Blacks in the southern part of South Africa appear to be getting a limited better deal from the nation's white-minority government: For the first time blacks in Cape Province will be allowed 99-year leases on their homes, rather than short-term rentals, and apparently are to be allowed to compete for jobs on a more equal footing with people of other racial backgrounds.

The changes, announced last week at a Cape Province meeting of the ruling National Party, appear to knock a dent into the white government's policy of strict racial segregation of every facet of life. They acknowledge the presence of blacks in Cape Province.

Until now, the Nationalists have insisted that Africans should never be allowed to gain a permanent foothold in the huge Western Cape section of Cape Province, whatever happened elsewhere in the country. The government went so far as to formally draw a line on the map to make it clear: thus far, and no farther.

In striking down its policy giving job preference to people of mixed race in the Cape, it appears that at least some blacks will be able take jobs other than the heavy manual labor most usually do here. The Colored preference policy in effect allowed whites and people of mixed race - even immigrants - to jump ahead of blacks in the job line, even if the blacks are well qualified for jobs.

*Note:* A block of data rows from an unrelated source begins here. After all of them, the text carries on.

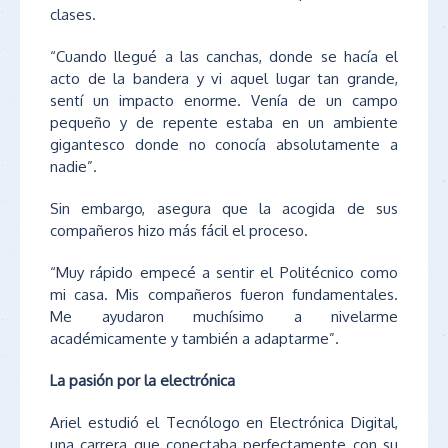
clases.
“Cuando llegué a las canchas, donde se hacía el
acto de la bandera y vi aquel lugar tan grande,
sentí un impacto enorme. Venía de un campo
pequeño y de repente estaba en un ambiente
gigantesco donde no conocía absolutamente a
nadie”.
Sin embargo, asegura que la acogida de sus
compañeros hizo más fácil el proceso.
“Muy rápido empecé a sentir el Politécnico como
mi casa. Mis compañeros fueron fundamentales.
Me ayudaron muchísimo a nivelarme
académicamente y también a adaptarme”.
La pasión por la electrónica
Ariel estudió el Tecnólogo en Electrónica Digital,
una carrera que conectaba perfectamente con su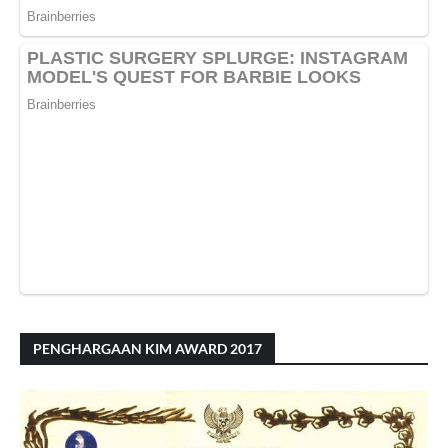
PENGHARGAAN KIM AWARD 2017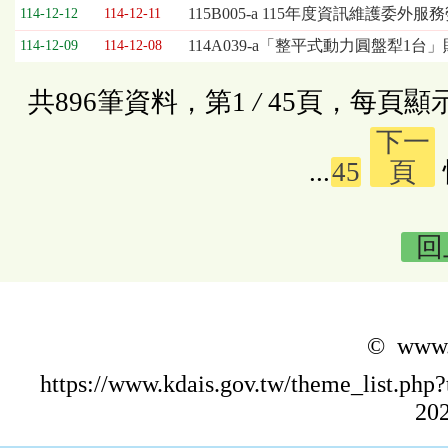
115B005-a 115年度資訊維護委外
114-12-12
114-12-11
114A039-a「整平式動力圓盤犁1台
114-12-09
114-12-08
共896筆資料，第1
/
45頁，每頁顯
下一
...
45
頁
回
© www.k
https://www.kdais.gov.tw/theme_list.p
202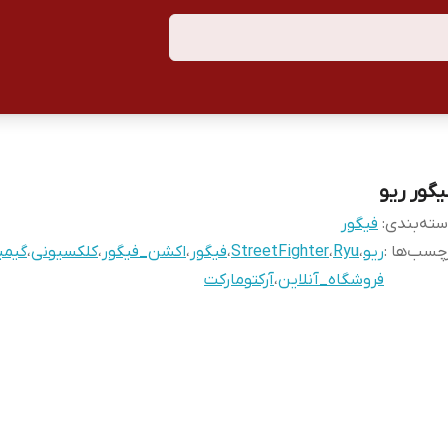
یگور ریو
ته‌بندی
:
فیگور
چسب‌ها :
ریو
،
Ryu
،
StreetFighter
،
فیگور
،
اکشن_فیگور
،
کلکسیونی
،
گیمی
فروشگاه_آنلاین
،
آرکتومارکت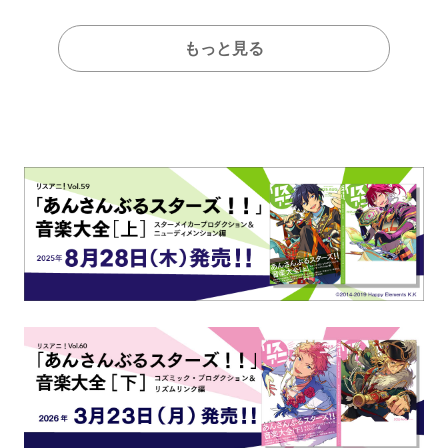
もっと見る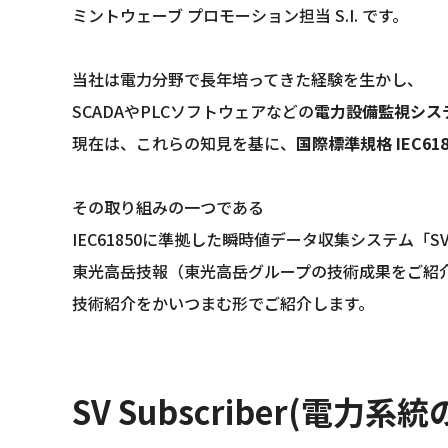
ミントウェーブ プロモーション担当 S.I. です。
当社は電力分野で長年培ってきた経験を生かし、
SCADAやPLCソフトウェアなどの
電力設備監視シス
現在は、これらの知見を基に、
国際標準規格 IEC61
その取り組みの一つである
IEC61850に準拠した瞬時値データ収集システム「SV S
東光高岳技報（東光高岳グループの技術成果をご紹
技術紹介をかいつまむ形でご紹介します。
SV Subscriber(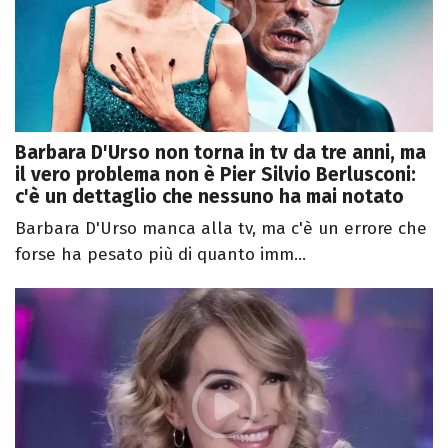
Barbara D'Urso non torna in tv da tre anni, ma
il vero problema non è Pier Silvio Berlusconi:
c'è un dettaglio che nessuno ha mai notato
Barbara D'Urso manca alla tv, ma c'è un errore che
forse ha pesato più di quanto imm...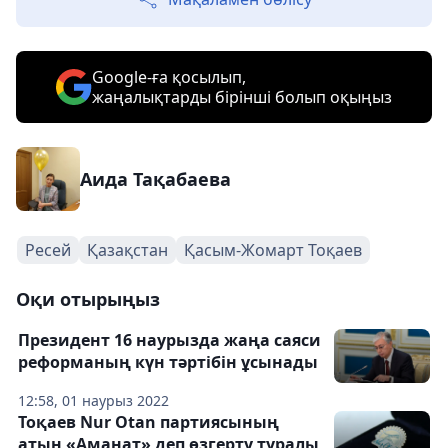
Google-ға қосылып,
жаңалықтарды бірінші болып оқыңыз
Аида Тақабаева
Ресей
Қазақстан
Қасым-Жомарт Тоқаев
Оқи отырыңыз
Президент 16 наурызда жаңа саяси
реформаның күн тәртібін ұсынады
12:58, 01 наурыз 2022
Тоқаев Nur Otan партиясының
атын «Аманат» деп өзгерту туралы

But opposition to the policy has been building for years. Even many Coloreds, whose jobs were in theory protected by the policy, said the practice was unfair and unnecessary.

The policy changes, which seemed to come out of the blue last week, are widely welcomed here. But there is still deep suspicion about how the leasehold dispensation will be applied.

Suspicions center on the apparent intention that blacks will be allowed 99 -year leases only in one area - the sandy, windswept new township of Khayelitsha , located some 20 miles from Cape Town. The site is farther away from jobs than most other black settlements.

The government announced this past Tuesday that between 70,000 and 80,000 Africans who are living in squatter camps near the city will be moved to Khayelitsha soon. Many blacks worry that they will be forced to leave their current homes for Khayelitsha against their will.

The Western Cape was the only area in which the black presence was essentially unrecognized.

Some analysts say the change reflects an acknowledgement by the government that its influx-control policies - designed to keep blacks out of urban areas - have failed.